*** 文本节选 ***
神光慧可禅师翻山越岭来到嵩山少林寺,拜谒达摩祖师,要求开示,并请为入室弟子,达摩面壁静坐,不理不睬,神光于是在门外伫候,时值风雪漫天,过了很久,雪深及膝。达摩看他确实求法虔诚,才开口问他:“你久立雪中,所求何事?”

神光道:“惟愿和尚开甘露门,广度群品。”

达摩说:“诸佛无上妙道,旷劫精勤,难行能行,难忍能忍,尚不能至,汝公以轻心慢心,欲冀真乘,徒劳勤苦。”神光听此诲励,即以刀断臂在达摩座前。

达摩说:“诸佛求道为法忘形,你今断臂,求又何在?”

神光答道:“弟子心未安,请祖师为我安心!”

达摩喝道:“把心拿来,我为你安!”

神光愕然地说:“我找不到心呀!”

达摩微笑说道:“我已经为你将心安好了。”

神光慧由于找不到处,而有一个转身入处,终于豁然大悟。

日本亲鸾上人九岁时,就已立下出家的决心,他要求慈镇禅师为他剃度,慈镇禅师就问他说:“你还这么小,为什么要出家呢?”

亲鸾:“我虽年仅九岁,父母却已双亡,我因为不知道为什么人一定要死亡?为什么我一定非与父母分离不可?所以,为了探索这层道理,我一定要出家。”

慈镇禅师非常嘉许他的志愿,说道:“好!我明白了。我愿意收你为徒,不过,今天太晚了,待明日一早,再为你剃度吧!”
***
> _任务说明_: 根据这段节选,神光在门外伫候了很久之后,雪积到了多深? 后面所附的列表与本题无关,不必查看。
*** 所附数据 ***
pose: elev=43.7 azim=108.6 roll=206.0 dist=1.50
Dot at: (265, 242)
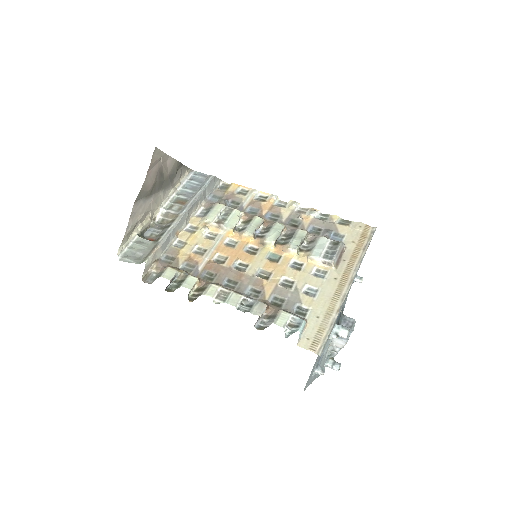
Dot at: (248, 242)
***
> _任务结果_: 雪深及膝。